Erna Kelly, who lives in Eau Claire, WI, won a newspaper-sponsored coloring contest when she was seven. You can find her poems in Blue Heron, Bramble, Poetry Hall, Halfway Down the Stairs, The Aurorean. She was co-editor of the Wisconsin Fellowship of Poets 2020 Calendar.

Philip Kennett, a Welsh poet living in the south of the Netherlands with his wife and two children. A beat enthusiast, a modernist who transpires across the globe by pen, crossing social boundaries by his words, and a true explorer of the prose. He has published in Artists Responding To…, Lockdown: an Amsterdam Anthology 2021, Outcast Press, Pine Cone Review, and California Poppy Times Newspaper.

Lori Levy's poems have appeared in numerous print and online literary journals in the U.S., the U.K., and Israel.  Her chapbook, What Do You Mean When You Say Green? and Other Poems of Color, is forthcoming from Kelsay Books in Fall, 2023.  Lori lives with her extended family in Los Angeles, but "home" has also been Vermont and Israel and, for several months, Panama.

John C. Mannone has poems in Windhover, North Dakota Quarterly, Poetry South, Baltimore Review, and others. He won the Impressions of Appalachia Creative Arts Contest in poetry (2020), the Carol Oen Memorial Fiction Prize (2020), and the Joy Margrave Award (2015, 2017) for creative nonfiction. He was awarded a Jean Ritchie Fellowship (2017) in Appalachian literature and served as the celebrity judge for the National Federation of State Poetry Societies (2018). His full-length collections are Disabled Monsters (Linnet’s Wings Press, 2015), Flux Lines: The Intersection of Science, Love, and Poetry (Linnet’s Wings Press, 2022), Sacred Flute (Iris Press, 2023), and Song of the Mountains (Middle Creek Publishing, 2023). He edits poetry for Abyss & Apex and other journals. An Assistant Professor of Physics and Chemistry at Alice Lloyd College, John lives in southeast Kentucky.

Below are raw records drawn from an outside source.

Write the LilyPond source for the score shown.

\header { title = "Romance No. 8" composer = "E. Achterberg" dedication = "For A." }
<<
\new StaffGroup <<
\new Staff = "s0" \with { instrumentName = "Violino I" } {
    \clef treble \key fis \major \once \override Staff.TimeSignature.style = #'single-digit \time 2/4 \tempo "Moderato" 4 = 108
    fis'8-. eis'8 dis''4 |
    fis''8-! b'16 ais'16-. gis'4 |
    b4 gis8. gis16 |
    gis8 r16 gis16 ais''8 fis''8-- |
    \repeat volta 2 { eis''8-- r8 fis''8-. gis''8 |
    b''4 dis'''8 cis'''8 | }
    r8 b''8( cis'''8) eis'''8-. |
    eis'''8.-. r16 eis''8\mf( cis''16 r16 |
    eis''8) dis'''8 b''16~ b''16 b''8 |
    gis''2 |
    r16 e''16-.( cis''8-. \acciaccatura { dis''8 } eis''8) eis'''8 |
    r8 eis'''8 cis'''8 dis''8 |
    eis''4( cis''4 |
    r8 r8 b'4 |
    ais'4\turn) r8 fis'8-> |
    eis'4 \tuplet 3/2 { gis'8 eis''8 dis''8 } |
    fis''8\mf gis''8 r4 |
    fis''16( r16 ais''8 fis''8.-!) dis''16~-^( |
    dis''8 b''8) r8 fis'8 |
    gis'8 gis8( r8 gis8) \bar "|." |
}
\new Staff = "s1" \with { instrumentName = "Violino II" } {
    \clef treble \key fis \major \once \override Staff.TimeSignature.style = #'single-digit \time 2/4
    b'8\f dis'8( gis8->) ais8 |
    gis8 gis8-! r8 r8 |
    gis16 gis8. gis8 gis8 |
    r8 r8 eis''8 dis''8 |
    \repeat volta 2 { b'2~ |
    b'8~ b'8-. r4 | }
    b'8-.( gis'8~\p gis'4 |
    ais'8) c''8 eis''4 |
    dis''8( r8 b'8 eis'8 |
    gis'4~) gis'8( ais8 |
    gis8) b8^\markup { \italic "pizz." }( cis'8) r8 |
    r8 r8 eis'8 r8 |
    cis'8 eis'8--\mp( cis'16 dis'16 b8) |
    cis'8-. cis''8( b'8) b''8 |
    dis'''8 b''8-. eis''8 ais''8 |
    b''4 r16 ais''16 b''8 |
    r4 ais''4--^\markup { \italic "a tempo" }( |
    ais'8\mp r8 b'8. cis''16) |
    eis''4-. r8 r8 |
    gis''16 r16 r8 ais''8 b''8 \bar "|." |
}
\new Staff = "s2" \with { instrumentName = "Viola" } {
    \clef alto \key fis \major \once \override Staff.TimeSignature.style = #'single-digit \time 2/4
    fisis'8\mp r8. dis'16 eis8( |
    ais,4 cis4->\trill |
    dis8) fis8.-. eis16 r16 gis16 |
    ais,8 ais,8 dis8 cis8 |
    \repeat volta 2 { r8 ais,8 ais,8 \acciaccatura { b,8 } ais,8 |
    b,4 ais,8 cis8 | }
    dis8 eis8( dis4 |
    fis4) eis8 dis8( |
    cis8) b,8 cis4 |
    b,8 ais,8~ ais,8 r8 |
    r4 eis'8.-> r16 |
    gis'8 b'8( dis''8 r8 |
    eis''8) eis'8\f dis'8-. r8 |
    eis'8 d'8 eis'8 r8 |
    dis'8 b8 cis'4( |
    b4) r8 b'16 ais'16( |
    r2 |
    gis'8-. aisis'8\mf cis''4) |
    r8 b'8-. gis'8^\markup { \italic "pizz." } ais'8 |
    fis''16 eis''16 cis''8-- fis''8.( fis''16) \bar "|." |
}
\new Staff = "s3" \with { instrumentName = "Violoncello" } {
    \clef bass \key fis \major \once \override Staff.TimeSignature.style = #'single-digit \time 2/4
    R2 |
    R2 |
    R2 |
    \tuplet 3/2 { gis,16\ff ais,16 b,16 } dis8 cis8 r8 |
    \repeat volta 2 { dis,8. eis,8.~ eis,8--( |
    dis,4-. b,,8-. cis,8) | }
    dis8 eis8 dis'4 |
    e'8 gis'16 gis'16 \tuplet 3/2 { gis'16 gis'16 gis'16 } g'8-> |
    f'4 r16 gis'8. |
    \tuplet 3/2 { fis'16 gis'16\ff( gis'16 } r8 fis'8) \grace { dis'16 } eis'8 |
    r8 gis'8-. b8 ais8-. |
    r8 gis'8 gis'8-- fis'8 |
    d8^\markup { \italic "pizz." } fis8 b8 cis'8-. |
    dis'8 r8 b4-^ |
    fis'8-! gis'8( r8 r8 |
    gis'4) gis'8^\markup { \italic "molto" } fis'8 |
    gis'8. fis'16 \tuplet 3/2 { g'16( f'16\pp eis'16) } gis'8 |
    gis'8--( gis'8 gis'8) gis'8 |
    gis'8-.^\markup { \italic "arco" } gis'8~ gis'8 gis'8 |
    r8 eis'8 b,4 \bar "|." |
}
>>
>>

Shei Sanchez lives in the colorful hills and hollers of Appalachian Ohio where she and her partner venture with their goats and dogs. Her poems have appeared in many print and online journals and anthologies, including Still: The Journal, One by Jacar Press, The Main Street Rag, and other places. A Best of the Net nominee, Shei is working on her first poetry collection.